## Directions for this task:
Below are the records; give again exactly the lines from the one containing "left eye: (279, 249)" through the one containing "neck: (95, 209)", leaving out pictures.

## Given entries:
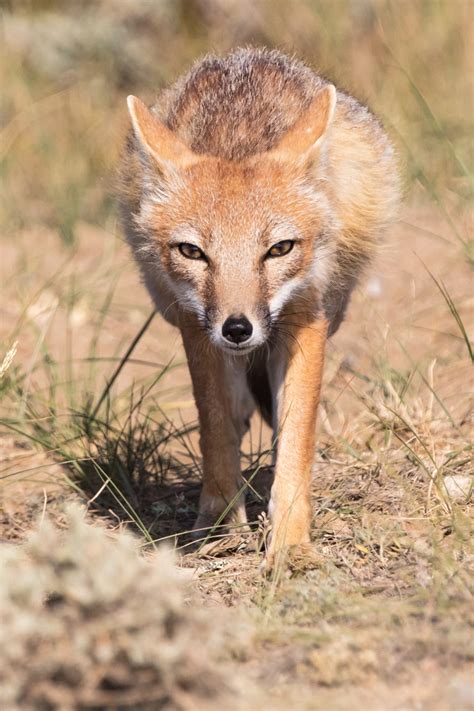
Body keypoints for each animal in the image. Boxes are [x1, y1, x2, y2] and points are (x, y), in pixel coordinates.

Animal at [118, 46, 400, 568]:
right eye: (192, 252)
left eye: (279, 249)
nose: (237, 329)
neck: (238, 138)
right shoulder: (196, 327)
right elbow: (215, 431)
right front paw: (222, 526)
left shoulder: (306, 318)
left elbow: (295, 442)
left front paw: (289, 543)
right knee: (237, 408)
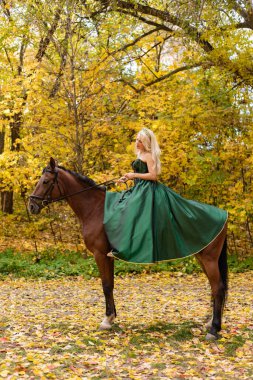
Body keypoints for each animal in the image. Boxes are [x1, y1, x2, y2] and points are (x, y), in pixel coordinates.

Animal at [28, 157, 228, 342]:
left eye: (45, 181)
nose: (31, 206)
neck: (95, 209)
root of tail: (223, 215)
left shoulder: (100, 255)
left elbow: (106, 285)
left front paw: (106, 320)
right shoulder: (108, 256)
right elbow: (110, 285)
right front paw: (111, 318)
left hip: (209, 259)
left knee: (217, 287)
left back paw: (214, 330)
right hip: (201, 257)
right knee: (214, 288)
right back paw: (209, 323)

--

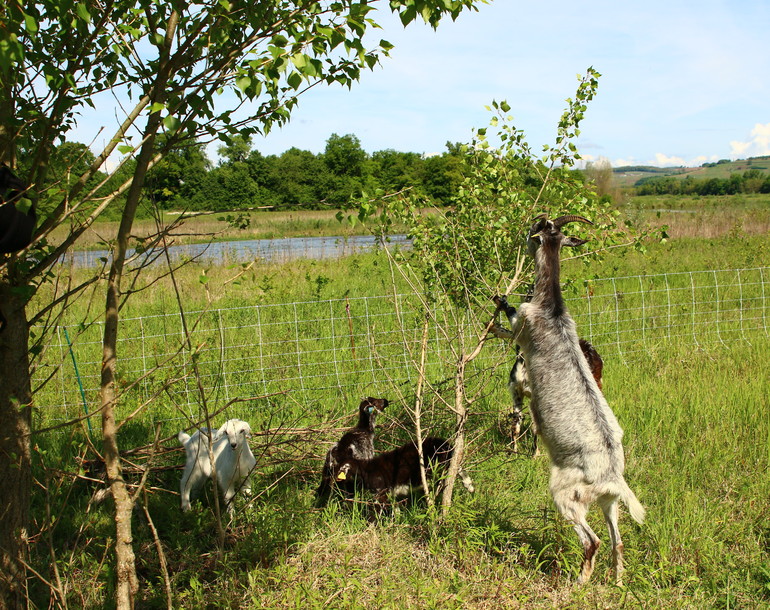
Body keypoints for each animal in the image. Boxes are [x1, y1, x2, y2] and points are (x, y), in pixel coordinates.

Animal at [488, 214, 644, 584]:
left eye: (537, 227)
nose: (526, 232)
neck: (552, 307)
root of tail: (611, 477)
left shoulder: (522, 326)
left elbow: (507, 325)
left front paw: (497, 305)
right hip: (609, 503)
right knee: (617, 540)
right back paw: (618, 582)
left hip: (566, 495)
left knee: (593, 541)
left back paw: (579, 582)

* * *

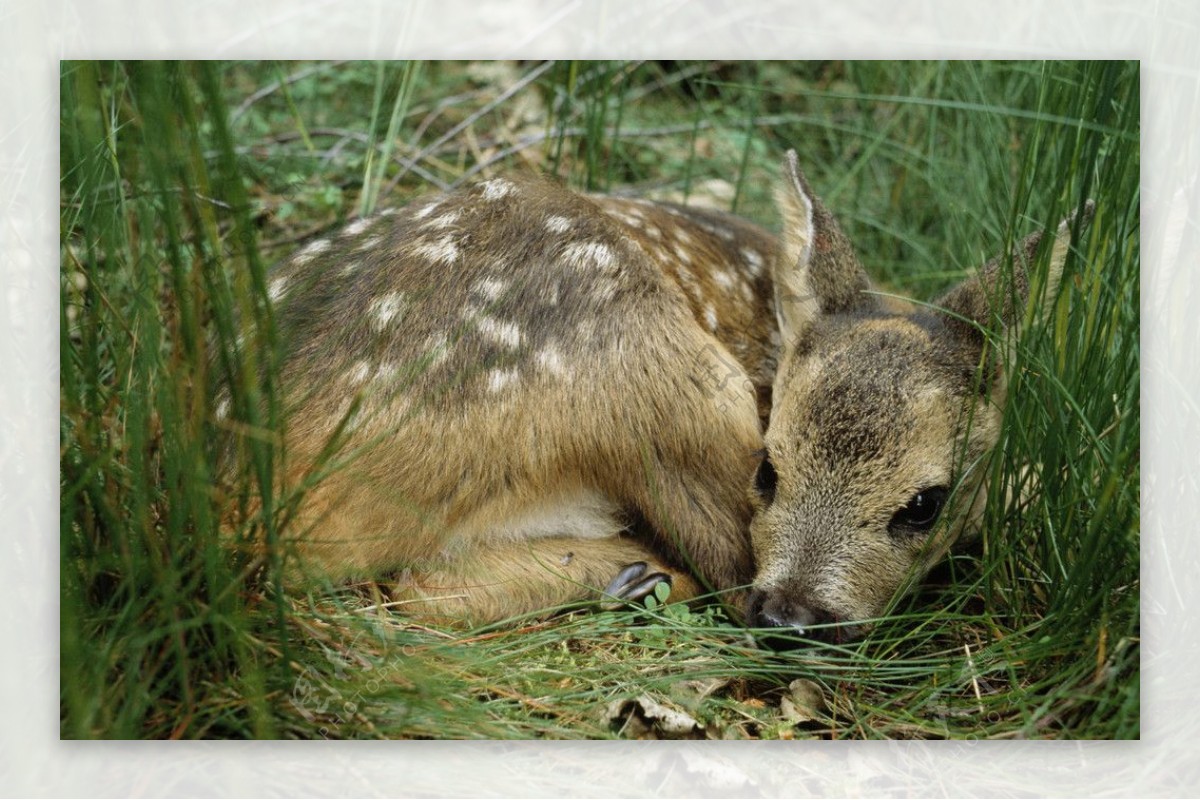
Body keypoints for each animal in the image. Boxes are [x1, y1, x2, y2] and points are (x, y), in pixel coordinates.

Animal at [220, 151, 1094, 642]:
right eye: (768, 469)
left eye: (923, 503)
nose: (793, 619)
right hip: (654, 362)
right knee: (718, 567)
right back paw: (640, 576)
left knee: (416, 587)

## Written answer:
left eye: (279, 249)
nose: (237, 329)
neck: (238, 138)
right shoulder: (196, 327)
right elbow: (215, 431)
right front paw: (222, 526)
left shoulder: (306, 318)
left elbow: (295, 442)
left front paw: (289, 543)
right knee: (237, 408)
Body keypoints for each animal in the image. Boxes are [x1, y1, x2, y2] and points are (x, y), in pixel coordinates.

Animal at [28, 157, 228, 342]:
left eye: (45, 181)
nose: (31, 206)
neck: (95, 209)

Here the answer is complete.